Add A Sex-Component To All Major Holidays And Special Occasions
Holidays are the perfect time to have “scheduled” sex without it being overly, laboriously and kind of sadly scheduled. Plan whatever your activity will be with the family (dinner or wrapping gifts or going to a movie or whatever) and know you’ve got something even better planned for afterward.
Set Your Clocks For Sex Time
If you’ve done the above and it’s still not enough, you can just face facts that sometimes you may have to schedule your romps in the sack. No shame. No judgement. Actually, nothing but complete support. Whatever it takes to be fulfilled, I always say.
Leave The Kids At Their Grandparent’s For A Night Or Two
If you’ve got a trusted someone to leave the kid(s) with for the night, DO IT. And then do it.
Or Better Still, Go Away For A Sexy Weekend
You’re a parent. You deserve it. There's no reason to let the all-too-common mom guilt get the best of you, and keep you from taking a vacation with your significant other so you can just focus on yourselves and each other.
Bring Up Old Fantasies
It might’ve been some time since you discussed your role-playing ideas or toy wish list or anything of the sort, but don’t give up hope! You and your partner might’ve been too tired those first few months (or, you know, years) your kids were born to talk about the hot, sexy stuff, but that doesn’t mean you don’t want to revisit those conversations.
Flirt At Random Times Of Day
Keeping your partner on their toes, so-to-speak, will (arguably) keep them interested. It's exciting when things are unpredictable, and a small flirtation like the touch of a shoulder or a tender kiss or a whisper or even, honestly a look, can remind your partner about the beginning of your relationship. At that point, nostalgia takes over, and the clothes are pretty quick to come off.
Talk Openly About Sex
If you simply ignore talking about sex all the time, how will it ever come up? Make it a point to discuss your sex life and check in and consistently ask your partner what they want, what works for them, what you enjoy, and how you would like your sex life to be. Communication is key, and it's so important that you maintain constant verbal contact if you are to maintain a healthy, fulfilling relationship.
Kiss...A Lot
Kissing is important. It’s passionate and sexy and helps turn you and your partner on. Don’t forget about it!

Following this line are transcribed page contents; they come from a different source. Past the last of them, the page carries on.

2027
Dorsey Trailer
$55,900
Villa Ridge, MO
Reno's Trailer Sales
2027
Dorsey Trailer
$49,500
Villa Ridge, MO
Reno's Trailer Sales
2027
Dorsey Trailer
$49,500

They Take Trips To Sex Shops
It’ll keep things interesting and you may learn some new things about your partner (and hell, even yourself) during your visit. Maybe seeing a certain toy will spark a sexy idea you didn't previously have. Maybe your partner will become inspired and, in turn, so will you. You don't know until you give it a try.
Challenge Yourself To Simply Do It More Often
What can I say? "Just do it" doesn't just apply to athletic gear or fancy running shoes.